Everything works fine if I store the two datasets separately without the 
union.

This feels like a bug, but am I doing something wrong here?

Cheers,


-Xavier

Re: UNION with bytearray

Posted by Xavier Stevens <xs...@mozilla.com>.
Hey Thejas,

After the union I just try to store using Elephant Bird's sequence file 
storage with a BytesWritable key and Text value.

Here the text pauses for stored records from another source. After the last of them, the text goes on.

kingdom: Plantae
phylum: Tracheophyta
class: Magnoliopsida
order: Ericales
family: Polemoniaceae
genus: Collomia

I'll open up a JIRA ticket with the details.

Cheers,

-Xavier

On 9/11/12 9:37 AM, Thejas Nair wrote:
> This sounds like a bug.
>
> What do you have after the union ?
> Can you try to reproduce this with a script/data that you can share ?
> If you can open a jira with details, that would be even better.
>
> Thanks,
> Thejas
>
>
> On 9/4/12 8:52 AM, Xavier Stevens wrote:
>> I'm trying to do a UNION on two datasets with identical schemas
>> (k:bytearray, v:chararray). When using the UNION operator like so:
>>
>> combined_data = UNION dataset1, dataset2;
>>
>> I get the following error:
>>
>> java.lang.RuntimeException: Unexpected data type java.util.ArrayList
>> found in stream. Note only standard Pig type is supported when you
>> output from UDF/LoadFunc
>>
>> Everything works fine if I store the two datasets separately without the
>> union.
>>
>> This feels like a bug, but am I doing something wrong here?
>>
>> Cheers,
>>
>>
>> -Xavier
>>
>


Re: UNION with bytearray

Posted by Thejas Nair <th...@hortonworks.com>.
This sounds like a bug.

What do you have after the union ?
Can you try to reproduce this with a script/data that you can share ?
If you can open a jira with details, that would be even better.

Thanks,
Thejas


On 9/4/12 8:52 AM, Xavier Stevens wrote:
> I'm trying to do a UNION on two datasets with identical schemas
> (k:bytearray, v:chararray). When using the UNION operator like so:
>
> combined_data = UNION dataset1, dataset2;
>
> I get the following error:
>
> java.lang.RuntimeException: Unexpected data type java.util.ArrayList
> found in stream. Note only standard Pig type is supported when you
> output from UDF/LoadFunc
>
> Everything works fine if I store the two datasets separately without the
> union.
>
> This feels like a bug, but am I doing something wrong here?
>
> Cheers,
>
>
> -Xavier
>